As I mentioned above, I wasn’t looking forward to this placement. I didn’t think that I would find the area interesting and I was convinced that I enjoyed running around like a headless chicken on a busy ward as this ward is a bit quieter. However, so far so good and I have enjoyed being able to be actively taught how to do clinical skills, rather than being shown quickly. Even though I am second year student, I have appreciated that the nurses still explain the rationale behind clinical skills and interventions.

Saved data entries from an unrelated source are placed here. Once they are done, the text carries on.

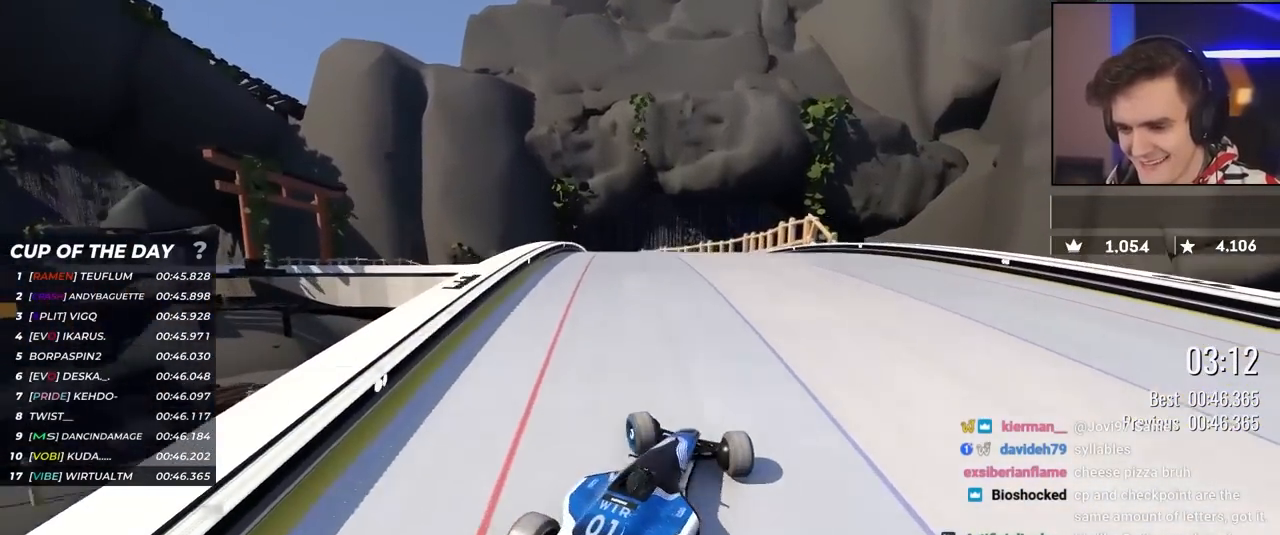
{"keys": [], "events": [[500, "left", "up"], [500, "up", "up"]]}
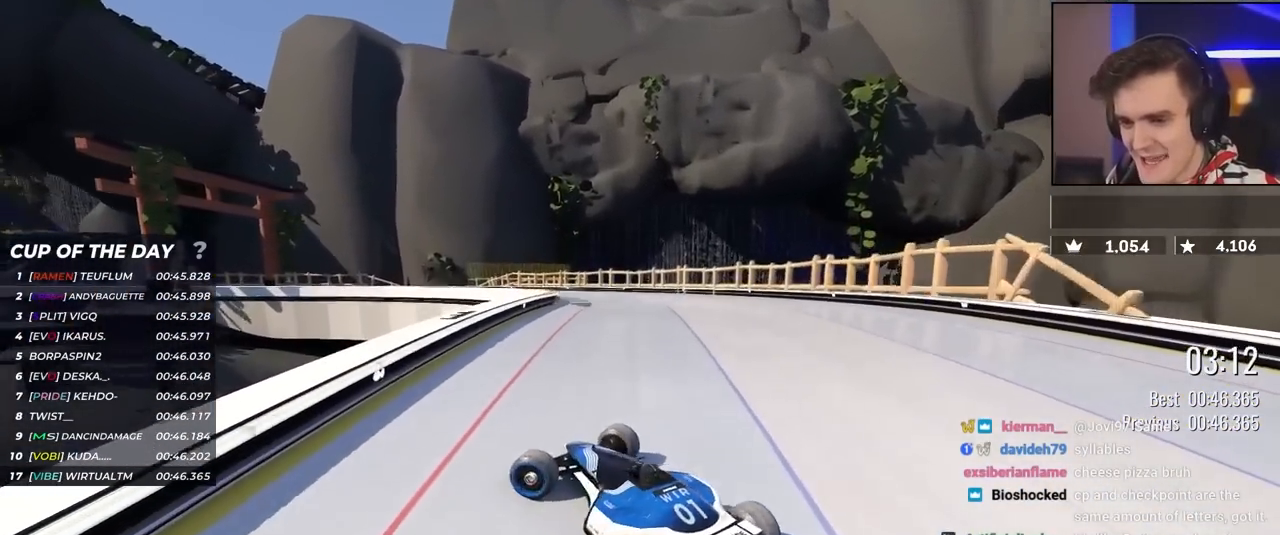
{"keys": ["right", "up"], "events": [[50, "right", "down"], [100, "up", "down"]]}
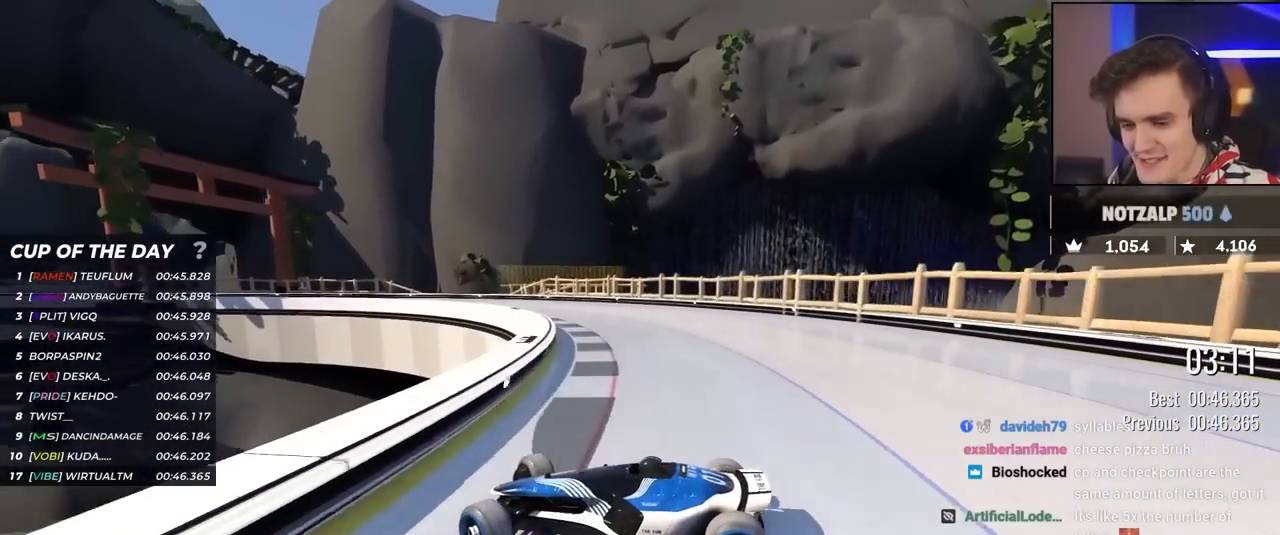
{"keys": ["right", "up"], "events": []}
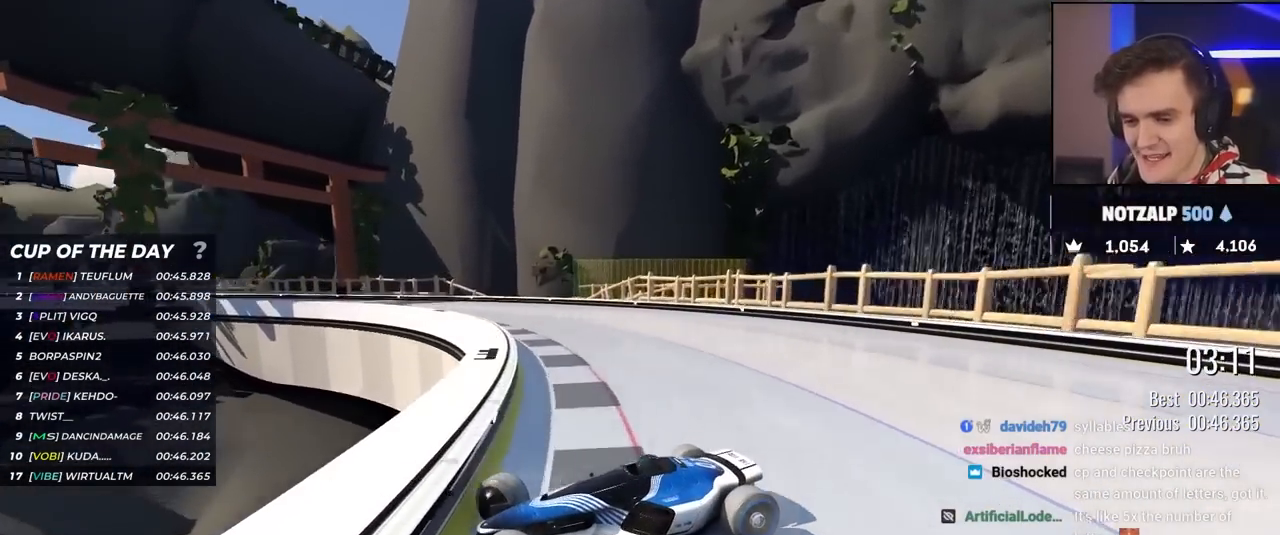
{"keys": ["right", "up"], "events": [[33, "up", "up"], [83, "up", "down"]]}
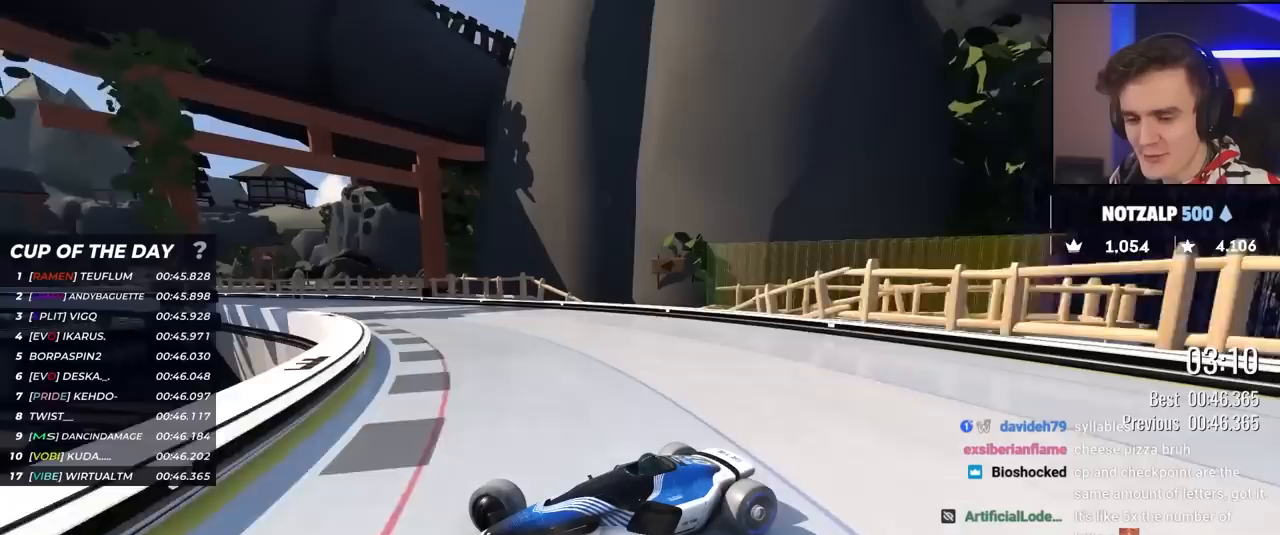
{"keys": ["right", "up"], "events": []}
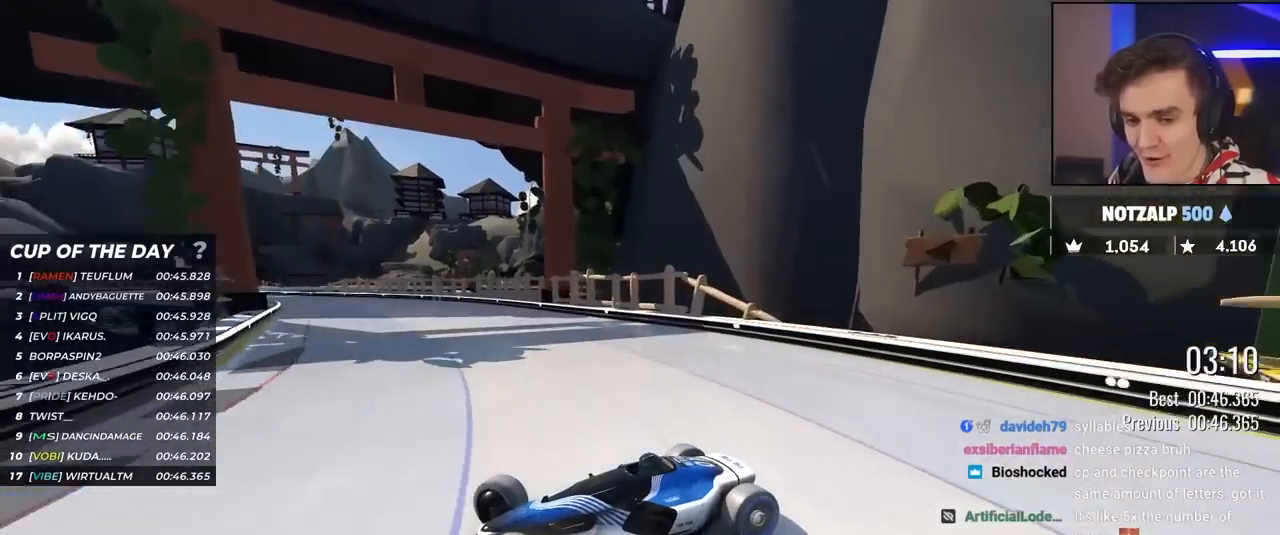
{"keys": ["right", "up"], "events": []}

I am very much a team player and happy to help with anything on the ward. Even though I am there to learn, I also think it is really important to hone my “people skills” and work collaboratively. So I don’t begrudge making a bed or cleaning equipment. I have heard and been told by nurses that they have had trouble with some students refusing to do simple tasks as these as it’s not what they are there for. I understand from that point of view if you are only making beds and cleaning and not doing anything patient related (and then you should escalate your situation to appropriate people) but really if a bed needs to be made you might as well make it! Think of it this way – it is still a part of patient care to make a bed. Also, everyone on the ward is part of a wider team to put patients and their families/carers first. If you aren’t willing to do the simple things to help your colleagues, then how are you going to support them properly when you are asked to do clinical nursing tasks? My one piece of advice for anyone who is going on placement is that you should value all staff members on the ward. I have been saved many a time from doing something silly (like trying to microwave a bottle of milk on my second ever day of my first placement) by the domestic staff!
Have you met or heard students complaining about having to do menial tasks? Or are you one of them that feel you shouldn’t be doing it at all? Have you thought about talking to staff who aren’t nurses?